The company has been owned by Grady and Alice Leavins for four decades. The Leavinses called a meeting to tell workers about the situation and to express their regret about the issue. Grady and Alice Leavins told workers at the meeting that the workers could continue to live in the community and that immigration officials were focusing on the employer for lack of compliance, not on the employees. Grady Leavins praised the workers and said that they were like family to the company.
Leavins Seafood in Apalachicola will remain open but will import more product from out of state and will operate with a smaller staff. Leavins Seafood is an oyster plan and is a major employer in the community. However, Leavins says that he has trouble finding local workers willing to work as shukers at the plant.

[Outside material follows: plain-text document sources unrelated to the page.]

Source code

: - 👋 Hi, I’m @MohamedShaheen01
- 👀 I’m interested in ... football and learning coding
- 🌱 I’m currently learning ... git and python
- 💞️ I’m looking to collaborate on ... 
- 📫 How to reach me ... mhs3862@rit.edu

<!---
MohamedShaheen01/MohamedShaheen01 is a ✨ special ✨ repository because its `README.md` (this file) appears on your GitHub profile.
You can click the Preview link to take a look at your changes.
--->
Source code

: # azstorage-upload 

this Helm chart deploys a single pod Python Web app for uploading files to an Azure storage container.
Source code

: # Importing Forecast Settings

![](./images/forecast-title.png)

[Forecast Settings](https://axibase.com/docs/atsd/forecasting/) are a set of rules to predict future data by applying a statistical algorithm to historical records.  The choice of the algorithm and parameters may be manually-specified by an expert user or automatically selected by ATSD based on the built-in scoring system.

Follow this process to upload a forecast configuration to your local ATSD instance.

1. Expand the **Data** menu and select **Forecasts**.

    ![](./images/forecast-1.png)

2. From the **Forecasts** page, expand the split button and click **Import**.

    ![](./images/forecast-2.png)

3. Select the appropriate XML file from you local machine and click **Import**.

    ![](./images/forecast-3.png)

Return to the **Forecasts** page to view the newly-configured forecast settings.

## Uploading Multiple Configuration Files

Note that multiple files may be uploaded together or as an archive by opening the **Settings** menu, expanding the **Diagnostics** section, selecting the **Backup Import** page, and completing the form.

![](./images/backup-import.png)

Leavins Seafood in Apalachicola was first investigated by U.S. Immigration and Customs Enforcement (ICE) in winter of 2011, when authorities wanted to look at employment records for the company’s workers. Questions were raised about I-9 compliance. According to the attorney hired by the first, the company did ask employees for proof of employment authorization but in some cases the documents appeared to be real but have come into question since. The attorney stated that the I-9 form is more complex than it appears and while the Leavinses believed in good faith that they were hiring workers eligible to work in the US, this turned out to possibly not be the case. The Leavins staff has since been given training in correct I-9 completion an in I-9 compliance to avoid having the issue repeat itself.
The Leavinses are fully cooperating with Ice authorities and so far there is no word about any penalties. There also seems to be no plans to launch any proceedings against the workers. The workers who have been dismissed have community support and some are considering finding work elsewhere or are considering returning home. A local church is also assisting the workers and their families as the situation unfolds.